Short problem: Rewrite the rows as a two-column CSV with the columns field and value, starting at the line containing "country: Suriname" and ending at the line containing "genus: Nymania". Make one CSV line per row and put each text in its own quoted field, with line breaks turned into spaces.

Dataset excerpts
— BEGIN —

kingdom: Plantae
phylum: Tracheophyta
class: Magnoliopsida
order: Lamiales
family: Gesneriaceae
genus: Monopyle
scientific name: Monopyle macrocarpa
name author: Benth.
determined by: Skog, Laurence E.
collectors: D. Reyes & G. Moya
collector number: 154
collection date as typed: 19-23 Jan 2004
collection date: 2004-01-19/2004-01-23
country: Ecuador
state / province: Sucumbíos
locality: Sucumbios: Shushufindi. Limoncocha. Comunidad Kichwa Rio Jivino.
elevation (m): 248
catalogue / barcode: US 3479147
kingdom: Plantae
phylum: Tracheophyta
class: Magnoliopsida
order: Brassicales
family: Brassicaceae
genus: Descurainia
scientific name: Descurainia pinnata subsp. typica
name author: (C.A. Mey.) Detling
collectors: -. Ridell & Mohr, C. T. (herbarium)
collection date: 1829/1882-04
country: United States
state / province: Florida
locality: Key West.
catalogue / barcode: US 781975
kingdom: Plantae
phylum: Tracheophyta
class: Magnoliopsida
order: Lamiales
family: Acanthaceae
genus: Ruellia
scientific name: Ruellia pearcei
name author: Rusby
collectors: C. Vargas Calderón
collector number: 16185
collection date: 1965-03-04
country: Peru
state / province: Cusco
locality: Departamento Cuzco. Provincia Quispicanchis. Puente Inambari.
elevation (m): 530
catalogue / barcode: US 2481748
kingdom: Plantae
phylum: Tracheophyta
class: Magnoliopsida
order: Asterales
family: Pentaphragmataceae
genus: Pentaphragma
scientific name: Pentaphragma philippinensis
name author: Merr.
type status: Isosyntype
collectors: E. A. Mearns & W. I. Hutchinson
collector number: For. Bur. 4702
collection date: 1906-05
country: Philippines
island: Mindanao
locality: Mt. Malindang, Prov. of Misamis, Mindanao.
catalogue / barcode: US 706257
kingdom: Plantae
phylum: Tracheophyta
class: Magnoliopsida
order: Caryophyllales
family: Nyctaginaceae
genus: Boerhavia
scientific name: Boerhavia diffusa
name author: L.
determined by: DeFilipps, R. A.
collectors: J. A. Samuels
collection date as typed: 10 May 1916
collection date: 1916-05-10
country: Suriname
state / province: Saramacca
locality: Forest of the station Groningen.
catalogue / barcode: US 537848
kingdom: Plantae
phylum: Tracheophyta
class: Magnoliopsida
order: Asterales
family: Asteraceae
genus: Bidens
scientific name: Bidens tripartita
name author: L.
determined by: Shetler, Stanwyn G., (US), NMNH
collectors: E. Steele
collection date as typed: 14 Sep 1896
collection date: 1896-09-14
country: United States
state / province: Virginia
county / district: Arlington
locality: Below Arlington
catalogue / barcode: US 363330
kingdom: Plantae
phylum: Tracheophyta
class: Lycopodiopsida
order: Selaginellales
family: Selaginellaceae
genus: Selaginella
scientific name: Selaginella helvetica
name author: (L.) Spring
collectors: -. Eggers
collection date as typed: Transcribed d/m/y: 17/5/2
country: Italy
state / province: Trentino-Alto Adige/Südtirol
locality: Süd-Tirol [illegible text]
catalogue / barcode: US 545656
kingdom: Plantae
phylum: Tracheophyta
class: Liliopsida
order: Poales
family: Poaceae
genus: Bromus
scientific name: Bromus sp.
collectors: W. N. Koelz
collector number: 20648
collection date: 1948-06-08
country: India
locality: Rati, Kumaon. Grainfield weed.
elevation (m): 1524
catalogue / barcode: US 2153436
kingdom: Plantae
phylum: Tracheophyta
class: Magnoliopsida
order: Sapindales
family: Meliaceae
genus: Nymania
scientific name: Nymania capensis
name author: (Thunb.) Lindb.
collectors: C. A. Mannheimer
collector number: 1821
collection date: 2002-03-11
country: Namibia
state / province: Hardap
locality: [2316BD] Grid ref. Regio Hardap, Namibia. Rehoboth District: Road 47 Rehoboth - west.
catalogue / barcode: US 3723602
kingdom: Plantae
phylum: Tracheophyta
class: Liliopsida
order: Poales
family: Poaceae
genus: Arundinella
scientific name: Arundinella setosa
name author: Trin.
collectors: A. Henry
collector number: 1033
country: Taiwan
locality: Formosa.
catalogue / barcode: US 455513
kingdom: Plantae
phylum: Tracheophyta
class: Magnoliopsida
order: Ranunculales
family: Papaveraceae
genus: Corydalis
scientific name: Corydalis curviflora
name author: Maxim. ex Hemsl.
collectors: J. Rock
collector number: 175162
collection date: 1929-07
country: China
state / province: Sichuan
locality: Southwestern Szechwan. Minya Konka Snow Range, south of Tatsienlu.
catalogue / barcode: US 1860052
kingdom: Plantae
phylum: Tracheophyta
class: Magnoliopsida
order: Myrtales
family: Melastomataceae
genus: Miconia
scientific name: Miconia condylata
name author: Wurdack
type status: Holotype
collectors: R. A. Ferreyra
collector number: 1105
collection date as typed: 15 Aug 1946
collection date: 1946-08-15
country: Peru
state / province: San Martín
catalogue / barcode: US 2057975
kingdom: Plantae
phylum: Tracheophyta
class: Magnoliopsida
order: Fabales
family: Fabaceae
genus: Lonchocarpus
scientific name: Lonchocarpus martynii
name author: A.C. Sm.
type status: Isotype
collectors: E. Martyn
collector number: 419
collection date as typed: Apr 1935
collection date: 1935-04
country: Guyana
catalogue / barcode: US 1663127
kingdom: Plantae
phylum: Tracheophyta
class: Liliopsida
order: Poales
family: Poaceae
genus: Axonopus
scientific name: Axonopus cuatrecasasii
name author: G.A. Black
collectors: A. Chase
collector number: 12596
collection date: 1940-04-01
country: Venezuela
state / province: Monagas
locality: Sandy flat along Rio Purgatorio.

— END —

Correct output:
field,value
"country:","Suriname"
"state / province:","Saramacca"
"locality:","Forest of the station Groningen."
"catalogue / barcode:","US 537848"
"kingdom:","Plantae"
"phylum:","Tracheophyta"
"class:","Magnoliopsida"
"order:","Asterales"
"family:","Asteraceae"
"genus:","Bidens"
"scientific name:","Bidens tripartita"
"name author:","L."
"determined by:","Shetler, Stanwyn G., (US), NMNH"
"collectors:","E. Steele"
"collection date as typed:","14 Sep 1896"
"collection date:","1896-09-14"
"country:","United States"
"state / province:","Virginia"
"county / district:","Arlington"
"locality:","Below Arlington"
"catalogue / barcode:","US 363330"
"kingdom:","Plantae"
"phylum:","Tracheophyta"
"class:","Lycopodiopsida"
"order:","Selaginellales"
"family:","Selaginellaceae"
"genus:","Selaginella"
"scientific name:","Selaginella helvetica"
"name author:","(L.) Spring"
"collectors:","-. Eggers"
"collection date as typed:","Transcribed d/m/y: 17/5/2"
"country:","Italy"
"state / province:","Trentino-Alto Adige/Südtirol"
"locality:","Süd-Tirol [illegible text]"
"catalogue / barcode:","US 545656"
"kingdom:","Plantae"
"phylum:","Tracheophyta"
"class:","Liliopsida"
"order:","Poales"
"family:","Poaceae"
"genus:","Bromus"
"scientific name:","Bromus sp."
"collectors:","W. N. Koelz"
"collector number:","20648"
"collection date:","1948-06-08"
"country:","India"
"locality:","Rati, Kumaon. Grainfield weed."
"elevation (m):","1524"
"catalogue / barcode:","US 2153436"
"kingdom:","Plantae"
"phylum:","Tracheophyta"
"class:","Magnoliopsida"
"order:","Sapindales"
"family:","Meliaceae"
"genus:","Nymania"